FN1.    We do not reach the constitutional issue because we decide that the
 court's design plan review was improper on other grounds.

FN2.    The board also noted four other changes to the design drawing
 submitted with defendant's November application, but recommended approving
 each of these minor alterations.  Hearings before the planning commission
 took place on November 26 and December 10 and 17.  On the last day of
 hearings, defendant amended his application by requesting approval for the
 four changes noted by the design review board and for skirting for the
 stacked bay windows already requested for the east side of the house.

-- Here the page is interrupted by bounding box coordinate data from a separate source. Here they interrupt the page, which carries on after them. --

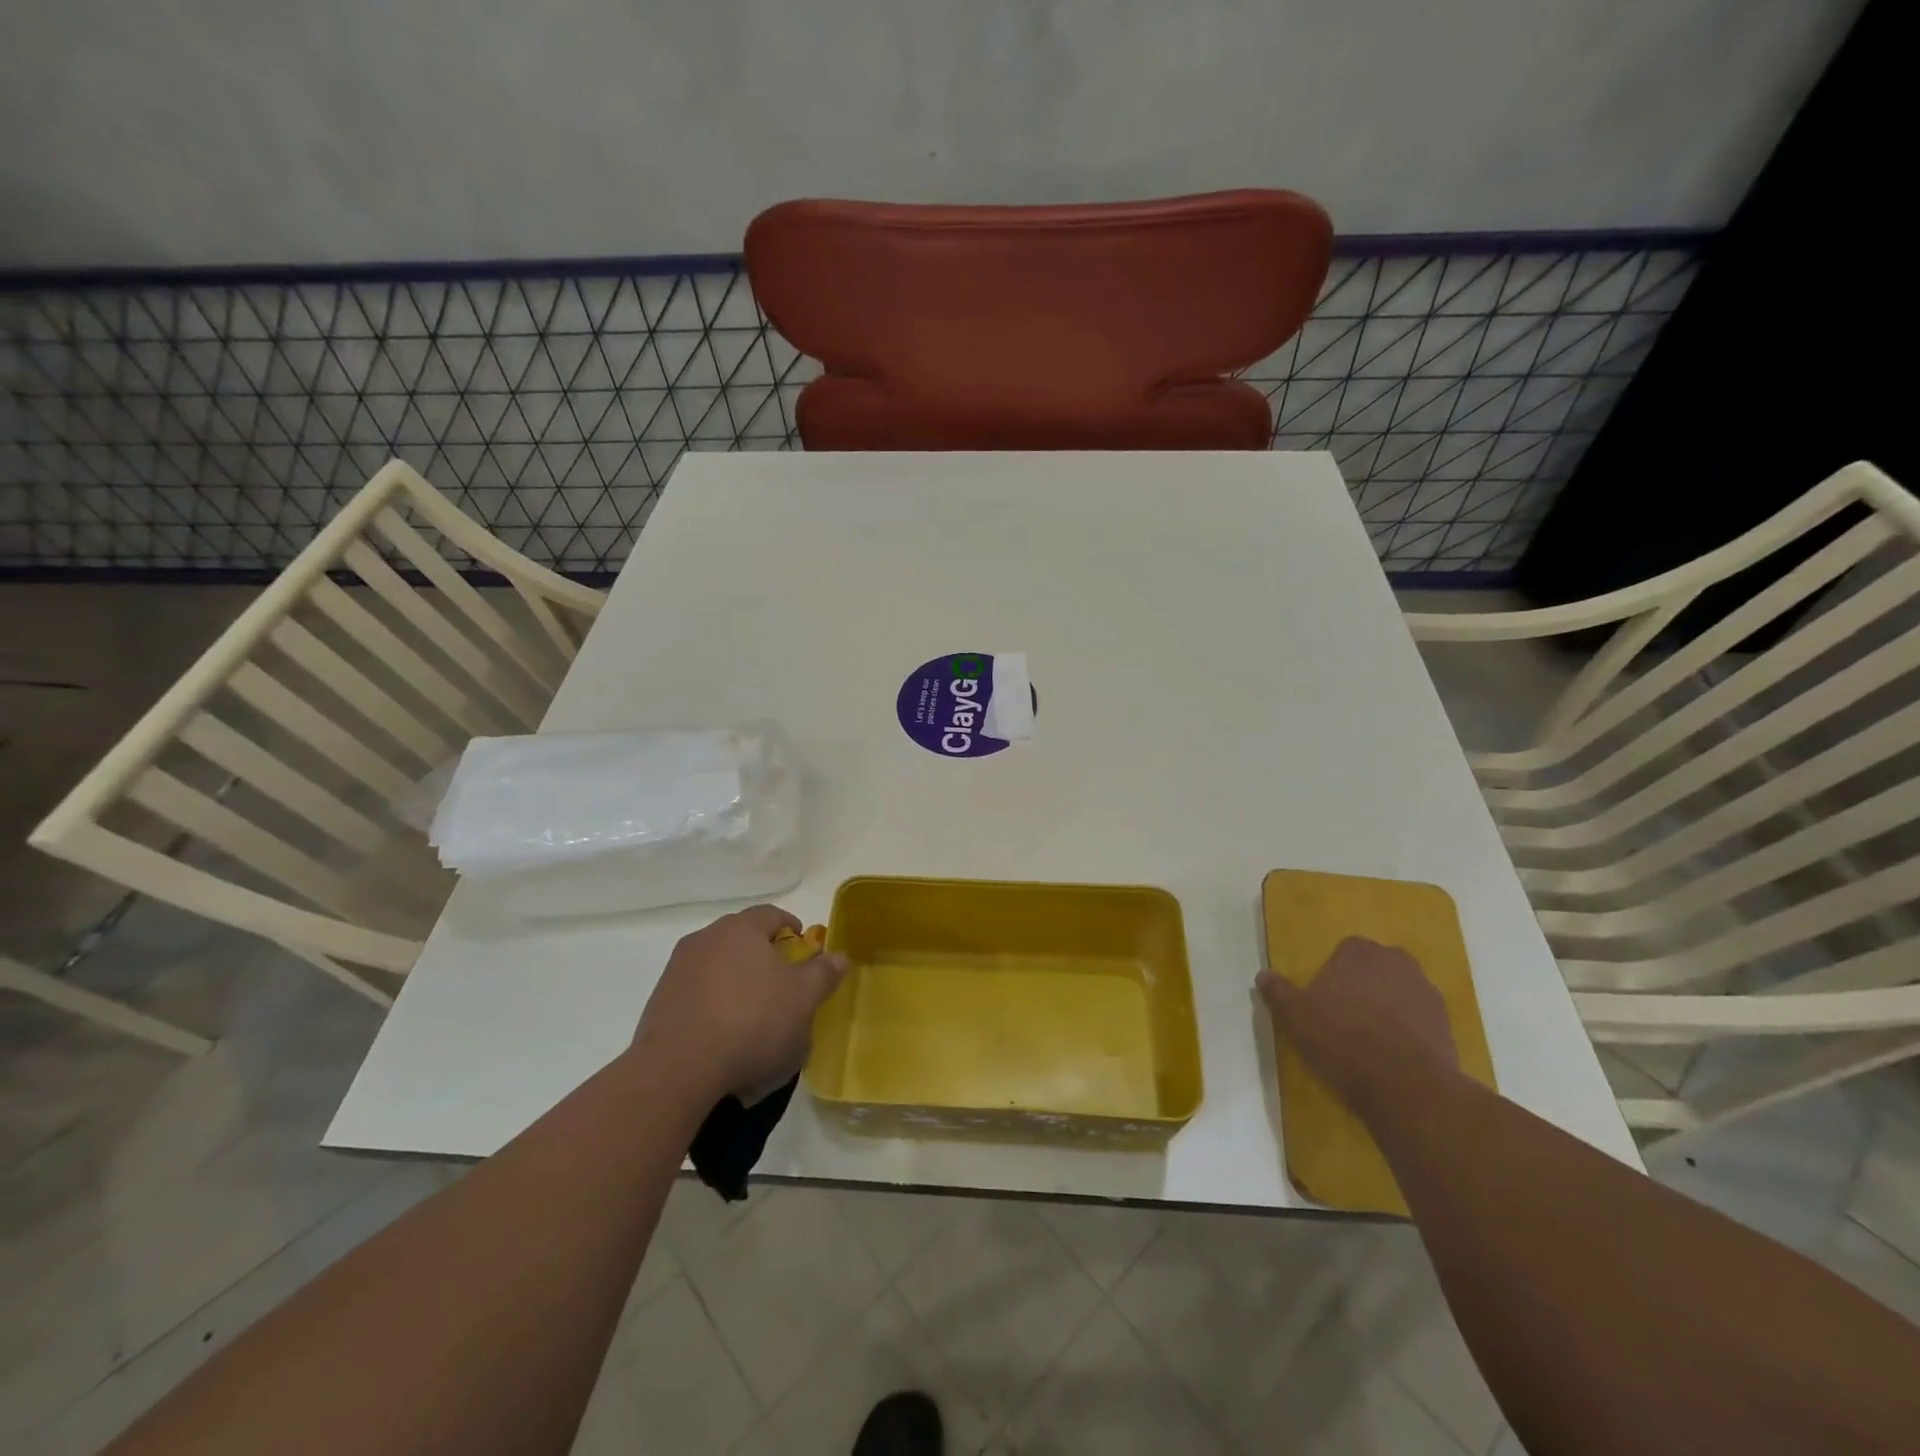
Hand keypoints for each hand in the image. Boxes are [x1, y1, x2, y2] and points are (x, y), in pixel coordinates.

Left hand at [634, 905, 848, 1103]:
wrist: (677, 1070)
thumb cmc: (752, 1022)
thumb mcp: (803, 999)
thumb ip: (823, 974)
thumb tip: (839, 956)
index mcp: (740, 929)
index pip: (771, 915)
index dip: (792, 928)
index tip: (804, 950)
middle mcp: (705, 940)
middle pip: (742, 939)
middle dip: (764, 958)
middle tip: (784, 985)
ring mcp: (676, 971)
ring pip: (717, 968)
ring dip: (737, 984)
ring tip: (754, 1018)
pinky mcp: (659, 1004)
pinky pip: (697, 997)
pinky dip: (714, 1009)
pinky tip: (726, 1039)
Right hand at [1256, 936, 1458, 1114]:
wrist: (1407, 1087)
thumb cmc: (1342, 1040)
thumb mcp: (1295, 1016)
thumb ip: (1278, 991)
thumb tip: (1263, 975)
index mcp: (1359, 952)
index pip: (1347, 949)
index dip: (1335, 971)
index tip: (1325, 996)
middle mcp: (1397, 963)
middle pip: (1378, 967)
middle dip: (1365, 984)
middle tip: (1347, 1015)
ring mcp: (1427, 994)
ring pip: (1402, 993)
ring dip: (1390, 1008)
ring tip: (1371, 1039)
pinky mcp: (1448, 1027)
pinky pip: (1421, 1021)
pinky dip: (1410, 1032)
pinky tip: (1394, 1056)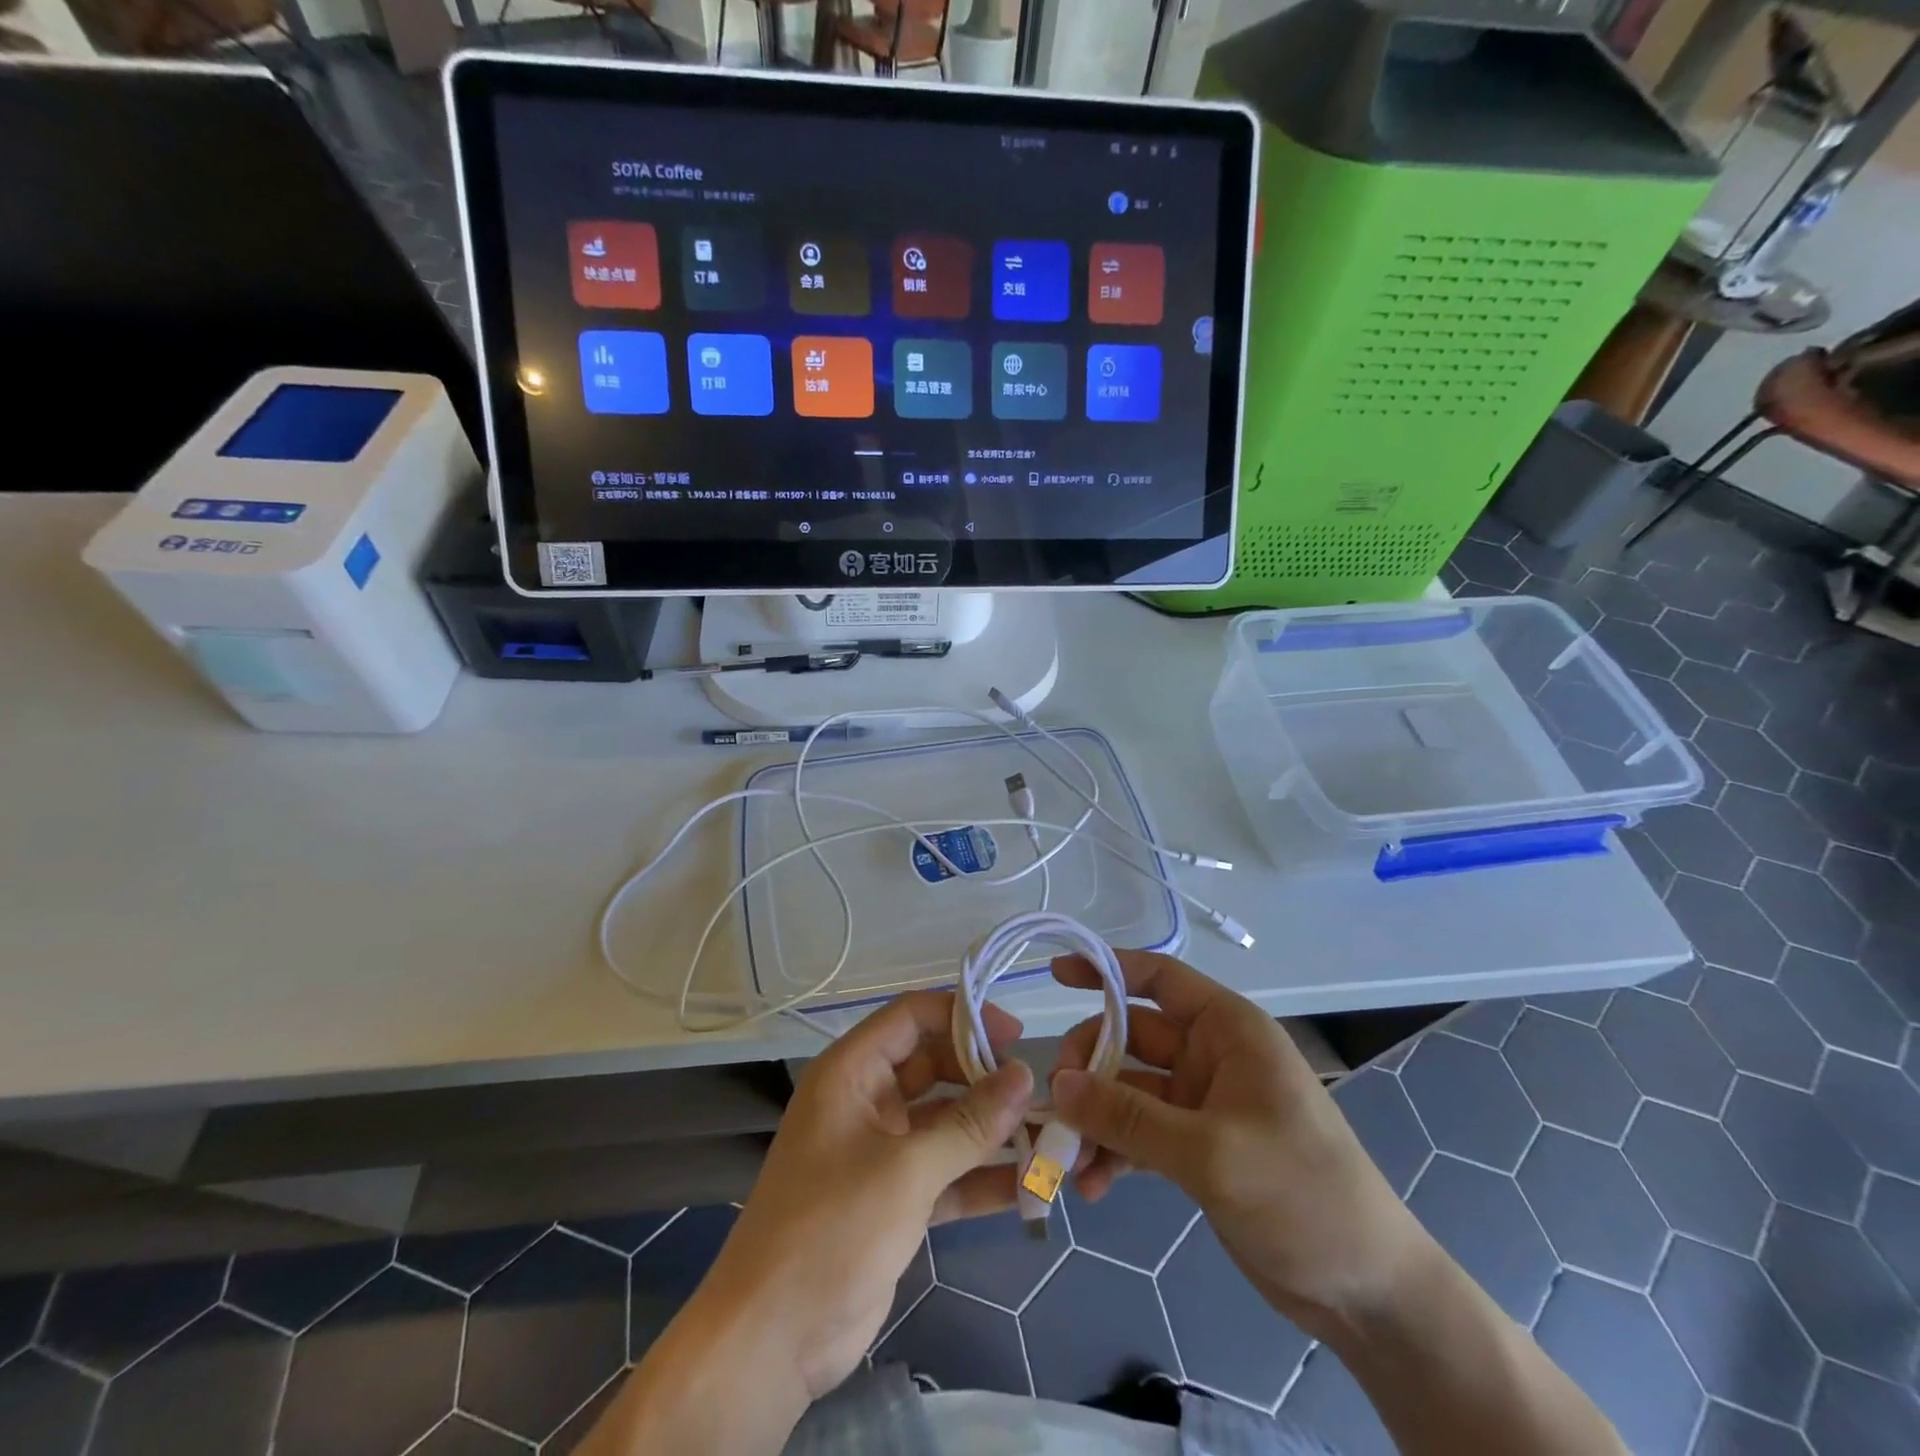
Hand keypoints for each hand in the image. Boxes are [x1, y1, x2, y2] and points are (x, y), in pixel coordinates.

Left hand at [696, 990, 1034, 1400]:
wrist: (770, 1342)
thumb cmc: (831, 1230)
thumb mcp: (906, 1171)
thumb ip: (969, 1123)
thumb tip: (1025, 1075)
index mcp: (852, 1072)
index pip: (912, 1017)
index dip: (963, 1016)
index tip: (1016, 1036)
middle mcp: (866, 1100)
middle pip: (934, 1066)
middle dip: (984, 1078)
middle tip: (1037, 1093)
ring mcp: (880, 1150)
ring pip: (944, 1122)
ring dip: (990, 1130)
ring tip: (1046, 1138)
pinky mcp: (893, 1198)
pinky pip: (945, 1172)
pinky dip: (980, 1177)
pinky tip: (1027, 1186)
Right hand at [1050, 950, 1427, 1340]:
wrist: (1368, 1293)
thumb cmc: (1301, 1194)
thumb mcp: (1211, 1152)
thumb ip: (1129, 1115)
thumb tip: (1059, 1084)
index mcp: (1227, 1030)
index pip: (1158, 979)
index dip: (1105, 969)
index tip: (1055, 975)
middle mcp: (1211, 1056)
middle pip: (1130, 1038)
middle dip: (1090, 1067)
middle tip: (1058, 1103)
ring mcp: (1201, 1104)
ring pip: (1128, 1091)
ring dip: (1095, 1119)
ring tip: (1065, 1158)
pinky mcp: (1195, 1149)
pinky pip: (1139, 1134)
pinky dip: (1113, 1153)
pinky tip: (1092, 1186)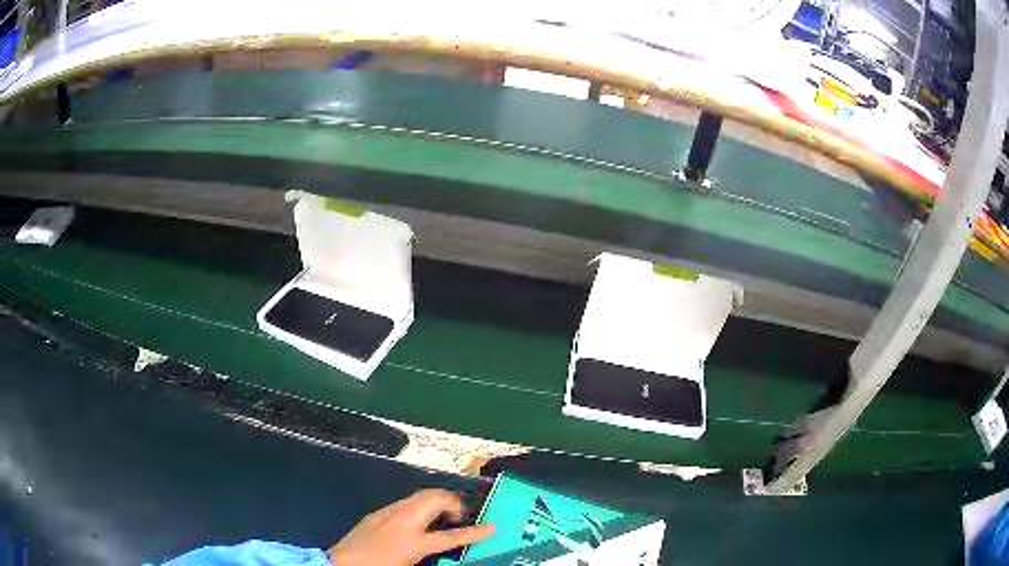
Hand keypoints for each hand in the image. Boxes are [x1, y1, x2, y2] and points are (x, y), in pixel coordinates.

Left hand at [328, 489, 494, 564]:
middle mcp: (402, 521)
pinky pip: (405, 504)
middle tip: (460, 517)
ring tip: (442, 518)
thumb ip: (431, 554)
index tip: (492, 527)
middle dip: (453, 502)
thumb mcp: (412, 563)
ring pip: (419, 497)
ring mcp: (388, 514)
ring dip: (435, 502)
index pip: (452, 536)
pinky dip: (419, 507)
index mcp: (414, 541)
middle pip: (434, 499)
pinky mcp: (377, 514)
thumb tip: (442, 544)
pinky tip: (417, 522)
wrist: (342, 564)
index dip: (475, 532)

FN3.    Defendant did file an application to amend the August permit on
 September 17, 1986, but this application only requested approval to build
 two stacked bay windows on the east side of the house.  After review by the
 design review board, defendant was required to revise drawings for
 presentation to the planning commission.  Defendant failed to submit any
 revised drawings, and the record shows no indication that he pursued this
 application.  Rather, he filed a new application on November 7, 1986,
 requesting approval for the stacked bay windows on the east side and seven
 other alterations.  This is the application that is at issue in this
 appeal.

FN4.    He also claims that the court's findings are not supported by the
 evidence.  We do not address this claim because it is not supported by
 argument or reference to any finding that is unsupported.  Rather, defendant
 argues that the court applied the wrong criteria, and thus, made findings
 that do not support its conclusions under the correct criteria.